Вторая засмеялась. Насмеявшись, сказала:
— Их оберегает не только святой Варнава. Их защищает и господин префект Бицу. И сами жандармы. Когда надо, они сквозь пальцы смотрят — тогда им тоже кое-что перепадает. Деньги в доме никогда не лишние, и никто не спросит, откуда они.
Отец Трипон выпил с Пинтей и заплатил за двоих. Потом заплатил Пинтя, и они выпили снова. Ни тот, ни другой нисколько не пьянели.
— Эй, трактирщик, сколько с нас?
— Ни полушки, батюшка.
— А тогда — счастливо оставаться!
— Всего вам доброго, батюшка! Всего, Пинтя!
Отец Трипон снял со стены икону, сунул ее за пазуху и направился вместе с Пинтей к церкви. Договор — чтобы ни одна сторона не могла его нарушить — полагалось заключить в алтаре церкви и скрепить клятвой на святом Евангелии.
О Добруджа! Дикая и каменистая Добруджа! Сверкающая золотом и серебром. Огнем и медью. Добруджа обильная и убогая. Добруджа гордая и униженная. Добруджа, века и тысячелетия дававшая приют бесчисленным племенам…
Тем временем мои соседки не спеша догрызли баранки, допили ракию, оставшуюся в бутыли, и слегка захмелели. Трактирщик, хорошо знавший их привычки, забрал пустую бутыль, ушел и вскоре вернулся с полной. Я заплатил за цуйку, заплатил за баранки. И за высохшие маслины, к которым мы так и не притронулись.
Одна из гагаузок прокаркала:
— Теперь пойдем с нами. Не перечь, пойдем, сосунок. Не можешь же ты бросить нас просто так…
Я увидел совсем близко потрескавшиеся, покрытые прыщами губы и перекошенные беззубые рты. Хотя я мог, если надо, не моргнув глазом пройти сквозь огонь, меня вдруг охватил страх — необычный, жуткий, к которому примешивалось чувство гадливости. Однако, чтобы избежать шумного скандала на глазах у всех и не рисковать головой, я поплелся за своими дамами. Уже за дверью трактира они начали совещаться, и я услышал:
— Куда поведем: ко мне или к тебе?
Они остановились. Подумали. Я взглянул на их ноги. Ноги были толстые, в гнойных язвах; ступни широкие, расплюснутые.
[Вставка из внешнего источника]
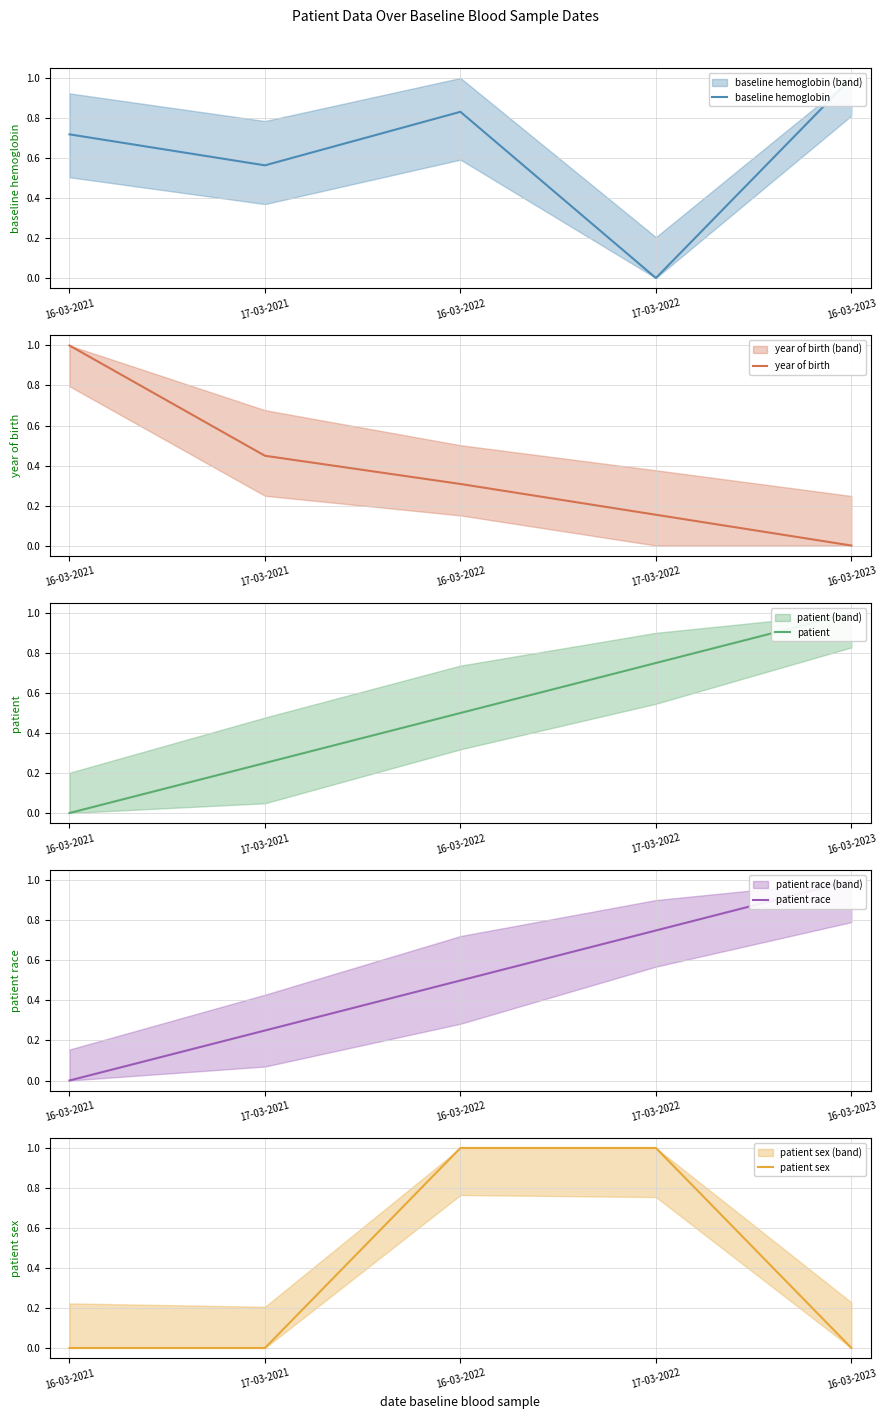

How many lines are shown in the chart?

5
— Лучше за околицу, к морю. Где-нибудь в овраге или возле рыбацких лодок. Дома дети могут увидеть, начнут в окна глаза пялить, чертенята. Все же дети есть дети. Нехорошо, если увидят все как есть…
Мы пошли через село. Только теперь я разглядел, насколько оно было разорено и убого. Покосившиеся мазанки. Лачуги, глядя на которые оставалось только удивляться, как их до сих пор не унесло и не развеяло ветром. Землянки, куда проникнуть можно только на четвереньках. Заваленные мусором дворы. Сломанные и местами повалившиеся изгороди. Словом, картина безысходной нищеты. У ворот в редкой тени пожухлых акаций праздно сидели в уличной пыли обросшие бородами мужчины и худые, изможденные женщины. У этих не было ни гроша. А местный трактирщик, будь он трижды проклят, даром никого не угощал. У полуголых ребятишек со вздутыми животами еще хватало силенок играть в чехарду. Один мальчуган стоял согнувшись. Остальные поочередно разбегались и прыгали через него. Тот, кто задевал водившего, сам в свой черед становился на его место.